Another major scandal emerged in his administration when the world discovered that the famous Pakistani nuclear scientist AQ Khan, long associated with the country’s atomic bomb, had sold centrifuge designs and other secrets to countries including Iran, Libya and North Korea, making tens of millions of dollars. The plan has helped Pyongyang sustain nuclear weapons, while the centrifuge of Khan’s plan is still spinning in Iran amid the collapse of Tehran’s nuclear deal with world powers.
Musharraf said he was suspicious of Khan, but it wasn’t until 2003 that CIA director George Tenet showed him detailed plans for a Pakistani centrifuge sold by the scientist that he realized the seriousness of the incident.
Khan would confess on state television in 2004 and Musharraf would pardon him, although he would be put under house arrest after that.
“For years, AQ’s lifestyle and stories of wealth, property, corrupt practices and financial grandeur at the expense of the state are well-known in Islamabad’s social and government circles,” Musharraf later wrote. “However, this was largely ignored. … In hindsight the omission appears to be a serious mistake.”
Musharraf’s domestic support eventually eroded. He held flawed elections in late 2002 – only after changing the constitution to give him the power to dismiss the prime minister and parliament. He then reneged on his promise to step down as army chief at the end of 2004.
Militant anger at Musharraf rose in 2007 when he ordered an attack on the Red Mosque in downtown Islamabad. It has become a sanctuary for militants opposed to Pakistan’s support in the Afghanistan war. The week-long operation killed more than 100 people.
The incident tarnished Musharraf’s reputation among everyday citizens and made him hate the militants who launched a series of punitive strikes after the attack.
Fearing that the judiciary would block his continued rule, Musharraf dismissed the chief justice of the Supreme Court of Pakistan. That led to mass demonstrations.
Under pressure at home and abroad to restore civilian rule, Musharraf resigned as army chief. Although he won another five-year presidential term, Musharraf faced a major crisis after the assassination of former Prime Minister Benazir Bhutto in December 2007 at a campaign rally as he sought a third term as prime minister.
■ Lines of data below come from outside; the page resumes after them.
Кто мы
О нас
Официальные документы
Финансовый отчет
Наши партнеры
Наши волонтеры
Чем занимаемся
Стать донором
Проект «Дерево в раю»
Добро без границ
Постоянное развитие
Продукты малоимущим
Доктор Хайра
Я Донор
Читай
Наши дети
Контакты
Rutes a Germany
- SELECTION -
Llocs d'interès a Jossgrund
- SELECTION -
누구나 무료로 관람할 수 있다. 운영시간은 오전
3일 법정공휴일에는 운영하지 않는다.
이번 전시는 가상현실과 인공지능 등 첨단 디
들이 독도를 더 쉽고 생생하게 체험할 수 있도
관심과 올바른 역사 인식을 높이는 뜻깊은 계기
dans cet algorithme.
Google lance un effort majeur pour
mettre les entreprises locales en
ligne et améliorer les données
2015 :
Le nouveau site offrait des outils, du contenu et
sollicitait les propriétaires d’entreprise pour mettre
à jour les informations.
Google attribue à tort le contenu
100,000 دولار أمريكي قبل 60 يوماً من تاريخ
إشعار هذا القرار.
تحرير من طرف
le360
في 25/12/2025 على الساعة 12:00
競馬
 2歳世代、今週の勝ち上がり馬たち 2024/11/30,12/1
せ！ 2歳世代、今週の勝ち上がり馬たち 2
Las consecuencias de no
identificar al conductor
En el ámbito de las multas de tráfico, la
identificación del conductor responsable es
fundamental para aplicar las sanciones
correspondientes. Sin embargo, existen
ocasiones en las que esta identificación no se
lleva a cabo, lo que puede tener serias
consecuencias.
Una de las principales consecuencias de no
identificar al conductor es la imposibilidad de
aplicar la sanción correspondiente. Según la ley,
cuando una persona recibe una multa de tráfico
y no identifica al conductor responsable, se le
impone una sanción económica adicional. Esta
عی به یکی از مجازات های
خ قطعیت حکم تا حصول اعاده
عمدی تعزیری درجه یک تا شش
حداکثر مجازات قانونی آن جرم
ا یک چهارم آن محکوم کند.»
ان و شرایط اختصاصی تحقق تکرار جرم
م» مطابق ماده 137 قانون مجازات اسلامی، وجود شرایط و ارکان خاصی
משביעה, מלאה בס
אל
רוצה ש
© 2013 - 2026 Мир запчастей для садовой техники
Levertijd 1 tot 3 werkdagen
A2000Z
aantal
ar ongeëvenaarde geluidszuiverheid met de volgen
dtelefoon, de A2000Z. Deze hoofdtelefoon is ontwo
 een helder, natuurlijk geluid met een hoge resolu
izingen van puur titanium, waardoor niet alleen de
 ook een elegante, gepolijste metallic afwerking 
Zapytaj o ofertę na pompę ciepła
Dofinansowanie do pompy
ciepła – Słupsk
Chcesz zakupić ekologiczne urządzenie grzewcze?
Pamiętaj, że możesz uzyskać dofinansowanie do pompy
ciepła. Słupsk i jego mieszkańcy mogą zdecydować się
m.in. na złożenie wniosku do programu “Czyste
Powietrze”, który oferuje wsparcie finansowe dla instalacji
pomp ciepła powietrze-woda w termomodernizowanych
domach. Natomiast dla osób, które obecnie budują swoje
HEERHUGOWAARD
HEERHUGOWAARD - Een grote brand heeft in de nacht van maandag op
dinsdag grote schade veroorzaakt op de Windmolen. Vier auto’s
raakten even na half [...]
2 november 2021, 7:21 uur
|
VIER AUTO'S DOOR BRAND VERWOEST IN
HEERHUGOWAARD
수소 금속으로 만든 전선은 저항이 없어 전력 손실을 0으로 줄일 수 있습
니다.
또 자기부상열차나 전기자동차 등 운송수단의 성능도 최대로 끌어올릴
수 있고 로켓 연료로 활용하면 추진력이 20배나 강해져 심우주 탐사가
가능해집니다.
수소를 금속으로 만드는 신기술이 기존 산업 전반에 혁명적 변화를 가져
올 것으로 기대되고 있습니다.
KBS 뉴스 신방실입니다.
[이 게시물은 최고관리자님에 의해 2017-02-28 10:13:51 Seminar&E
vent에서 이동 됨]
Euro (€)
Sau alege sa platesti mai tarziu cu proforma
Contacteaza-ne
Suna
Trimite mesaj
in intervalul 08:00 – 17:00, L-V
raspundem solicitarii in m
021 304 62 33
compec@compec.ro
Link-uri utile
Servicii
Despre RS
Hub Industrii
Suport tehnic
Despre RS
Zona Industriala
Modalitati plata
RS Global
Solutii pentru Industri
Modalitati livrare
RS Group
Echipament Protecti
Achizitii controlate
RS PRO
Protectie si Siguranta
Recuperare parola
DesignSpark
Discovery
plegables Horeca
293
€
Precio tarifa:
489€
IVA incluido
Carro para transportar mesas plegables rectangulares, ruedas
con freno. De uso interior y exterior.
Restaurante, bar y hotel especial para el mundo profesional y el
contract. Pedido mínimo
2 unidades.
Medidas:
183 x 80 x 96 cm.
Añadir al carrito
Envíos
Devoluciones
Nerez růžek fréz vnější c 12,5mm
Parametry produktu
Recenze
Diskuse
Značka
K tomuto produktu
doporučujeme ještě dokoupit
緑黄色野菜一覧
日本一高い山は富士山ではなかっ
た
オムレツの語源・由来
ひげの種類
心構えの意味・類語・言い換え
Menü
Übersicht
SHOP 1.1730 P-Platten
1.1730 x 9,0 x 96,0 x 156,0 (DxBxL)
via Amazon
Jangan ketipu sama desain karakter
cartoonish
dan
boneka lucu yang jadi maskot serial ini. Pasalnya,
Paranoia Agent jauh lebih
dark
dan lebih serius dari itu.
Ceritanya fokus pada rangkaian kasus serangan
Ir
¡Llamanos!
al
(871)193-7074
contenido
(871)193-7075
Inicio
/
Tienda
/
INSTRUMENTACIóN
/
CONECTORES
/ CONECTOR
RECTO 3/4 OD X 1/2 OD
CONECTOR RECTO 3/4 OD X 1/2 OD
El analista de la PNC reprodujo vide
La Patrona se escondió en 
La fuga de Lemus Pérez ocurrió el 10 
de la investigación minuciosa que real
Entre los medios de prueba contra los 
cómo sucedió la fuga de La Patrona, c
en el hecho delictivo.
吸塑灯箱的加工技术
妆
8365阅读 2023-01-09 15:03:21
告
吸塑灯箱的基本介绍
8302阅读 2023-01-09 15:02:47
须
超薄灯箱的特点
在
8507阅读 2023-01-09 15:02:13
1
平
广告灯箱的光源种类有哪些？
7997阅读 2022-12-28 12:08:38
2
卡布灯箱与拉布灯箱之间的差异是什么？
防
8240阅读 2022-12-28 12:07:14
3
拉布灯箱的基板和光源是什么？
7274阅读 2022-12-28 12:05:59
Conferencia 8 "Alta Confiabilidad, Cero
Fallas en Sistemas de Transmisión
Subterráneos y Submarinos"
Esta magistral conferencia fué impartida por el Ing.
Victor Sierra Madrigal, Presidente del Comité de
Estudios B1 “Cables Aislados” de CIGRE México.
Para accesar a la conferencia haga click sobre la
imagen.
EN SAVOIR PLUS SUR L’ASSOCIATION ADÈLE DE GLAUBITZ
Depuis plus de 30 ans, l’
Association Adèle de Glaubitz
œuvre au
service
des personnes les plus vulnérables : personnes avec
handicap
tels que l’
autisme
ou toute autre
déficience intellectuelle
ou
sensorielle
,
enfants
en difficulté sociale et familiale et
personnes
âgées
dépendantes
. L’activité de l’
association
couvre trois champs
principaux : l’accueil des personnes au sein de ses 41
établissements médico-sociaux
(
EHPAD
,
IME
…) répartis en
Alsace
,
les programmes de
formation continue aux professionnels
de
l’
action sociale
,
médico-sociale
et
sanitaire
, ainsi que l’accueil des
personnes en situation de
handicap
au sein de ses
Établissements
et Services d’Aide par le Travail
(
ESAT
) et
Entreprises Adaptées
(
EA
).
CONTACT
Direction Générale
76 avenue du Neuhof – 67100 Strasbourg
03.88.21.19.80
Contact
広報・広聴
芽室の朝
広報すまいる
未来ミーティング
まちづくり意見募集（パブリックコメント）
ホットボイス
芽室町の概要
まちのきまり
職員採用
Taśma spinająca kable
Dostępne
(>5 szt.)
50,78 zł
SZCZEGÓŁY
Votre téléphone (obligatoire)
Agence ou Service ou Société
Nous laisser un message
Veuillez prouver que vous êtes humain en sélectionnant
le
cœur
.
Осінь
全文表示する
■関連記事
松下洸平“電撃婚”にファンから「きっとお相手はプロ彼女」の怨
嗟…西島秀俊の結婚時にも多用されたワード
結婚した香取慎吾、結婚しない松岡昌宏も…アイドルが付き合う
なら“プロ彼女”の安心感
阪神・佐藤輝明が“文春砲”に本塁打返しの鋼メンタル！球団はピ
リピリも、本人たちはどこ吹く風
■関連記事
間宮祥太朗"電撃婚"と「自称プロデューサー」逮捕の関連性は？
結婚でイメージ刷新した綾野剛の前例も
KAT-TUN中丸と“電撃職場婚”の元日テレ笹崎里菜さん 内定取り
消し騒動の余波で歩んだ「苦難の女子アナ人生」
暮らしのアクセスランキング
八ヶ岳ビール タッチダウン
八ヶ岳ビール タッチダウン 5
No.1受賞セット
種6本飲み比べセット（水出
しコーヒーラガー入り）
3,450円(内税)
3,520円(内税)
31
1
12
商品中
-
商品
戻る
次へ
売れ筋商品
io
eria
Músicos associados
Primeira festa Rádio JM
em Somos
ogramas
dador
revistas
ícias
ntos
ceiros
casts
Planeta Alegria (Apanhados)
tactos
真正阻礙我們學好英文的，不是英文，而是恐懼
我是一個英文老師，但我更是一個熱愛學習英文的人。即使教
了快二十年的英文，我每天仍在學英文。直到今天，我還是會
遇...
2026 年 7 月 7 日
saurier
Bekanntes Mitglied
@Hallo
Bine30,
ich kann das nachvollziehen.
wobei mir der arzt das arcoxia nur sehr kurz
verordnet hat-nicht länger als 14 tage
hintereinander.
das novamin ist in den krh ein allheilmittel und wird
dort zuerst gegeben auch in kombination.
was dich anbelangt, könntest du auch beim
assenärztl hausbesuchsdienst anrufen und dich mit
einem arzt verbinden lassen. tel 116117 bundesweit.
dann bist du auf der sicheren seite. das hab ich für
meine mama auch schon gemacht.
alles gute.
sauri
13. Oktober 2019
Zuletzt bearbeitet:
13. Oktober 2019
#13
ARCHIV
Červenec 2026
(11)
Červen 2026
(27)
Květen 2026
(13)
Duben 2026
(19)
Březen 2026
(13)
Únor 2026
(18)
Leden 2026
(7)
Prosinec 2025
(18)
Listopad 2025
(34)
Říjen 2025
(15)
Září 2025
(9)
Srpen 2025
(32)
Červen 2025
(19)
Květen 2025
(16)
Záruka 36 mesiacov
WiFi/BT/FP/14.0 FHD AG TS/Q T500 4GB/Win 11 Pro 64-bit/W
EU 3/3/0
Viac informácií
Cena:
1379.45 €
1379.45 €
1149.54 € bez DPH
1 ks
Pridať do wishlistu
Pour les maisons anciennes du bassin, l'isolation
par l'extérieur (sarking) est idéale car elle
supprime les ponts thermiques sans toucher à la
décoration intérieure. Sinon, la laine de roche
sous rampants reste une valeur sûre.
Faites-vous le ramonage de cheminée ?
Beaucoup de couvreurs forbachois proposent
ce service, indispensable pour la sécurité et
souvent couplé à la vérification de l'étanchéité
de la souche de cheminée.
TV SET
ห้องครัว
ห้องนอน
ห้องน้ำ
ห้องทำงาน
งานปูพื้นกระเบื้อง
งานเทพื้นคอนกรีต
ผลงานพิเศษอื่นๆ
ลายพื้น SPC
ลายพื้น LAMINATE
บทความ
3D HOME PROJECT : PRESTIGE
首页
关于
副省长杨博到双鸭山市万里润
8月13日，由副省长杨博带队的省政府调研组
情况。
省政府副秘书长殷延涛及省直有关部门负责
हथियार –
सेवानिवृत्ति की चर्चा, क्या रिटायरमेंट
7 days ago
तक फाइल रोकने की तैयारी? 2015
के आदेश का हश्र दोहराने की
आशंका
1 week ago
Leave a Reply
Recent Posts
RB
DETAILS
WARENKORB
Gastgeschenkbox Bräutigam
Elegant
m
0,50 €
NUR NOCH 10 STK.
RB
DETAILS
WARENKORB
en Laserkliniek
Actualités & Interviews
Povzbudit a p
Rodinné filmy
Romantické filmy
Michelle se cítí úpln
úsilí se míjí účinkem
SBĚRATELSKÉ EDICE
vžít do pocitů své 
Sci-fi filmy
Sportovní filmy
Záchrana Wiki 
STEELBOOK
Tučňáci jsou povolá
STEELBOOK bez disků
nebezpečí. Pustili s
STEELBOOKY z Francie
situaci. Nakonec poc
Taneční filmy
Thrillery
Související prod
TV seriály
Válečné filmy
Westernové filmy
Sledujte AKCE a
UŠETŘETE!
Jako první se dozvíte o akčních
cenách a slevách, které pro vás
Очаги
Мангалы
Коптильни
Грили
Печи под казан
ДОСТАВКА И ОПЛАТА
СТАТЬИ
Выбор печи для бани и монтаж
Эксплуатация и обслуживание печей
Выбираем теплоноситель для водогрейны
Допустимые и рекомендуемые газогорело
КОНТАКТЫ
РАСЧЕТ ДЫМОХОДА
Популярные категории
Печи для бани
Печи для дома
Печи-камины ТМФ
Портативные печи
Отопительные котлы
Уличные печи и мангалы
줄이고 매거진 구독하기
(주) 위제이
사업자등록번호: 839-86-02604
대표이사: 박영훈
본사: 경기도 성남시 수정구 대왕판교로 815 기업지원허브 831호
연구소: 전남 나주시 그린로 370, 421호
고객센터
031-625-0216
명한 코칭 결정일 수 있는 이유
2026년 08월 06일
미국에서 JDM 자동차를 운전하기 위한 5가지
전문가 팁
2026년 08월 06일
The public suspected Musharraf’s hand in the murder, which he denied. A United Nations report later identified the Pakistani Taliban as the main suspect in her murder, but warned that elements of Pakistan’s intelligence services were involved.
Musharraf resigned as president in August 2008 after ruling coalition officials threatened to impeach him for imposing emergency rule and sacking judges.
“I hope the nation and the people will forgive my mistakes,” Musharraf, struggling with his emotions, said in an hour-long televised speech.
After that, he lived abroad in Dubai and London, trying to make a political comeback in 2012. But Pakistan instead arrested the former general and put him under house arrest. He faces treason charges over the Supreme Court riots and other charges stemming from the Red Mosque attack and Bhutto’s assassination.
The image of Musharraf being treated as a criminal suspect shocked Pakistan, where the military general has long been considered above the law. Pakistan allowed him to leave the country on bail to Dubai in 2016 for medical treatment and he remains there after facing a death sentence that was overturned.
But it suggests Pakistan may be ready to turn a corner in the history of military rule.
“Musharraf’s resignation is a sad but familiar story of hubris, this time in a soldier who was never a good politician,” Patterson, the US ambassador, wrote at the time.
“The good news is that the very institutions that brought down Musharraf – the media, free elections and civil society – also offer hope for Pakistan’s future. These institutions have ironically become stronger under his rule.”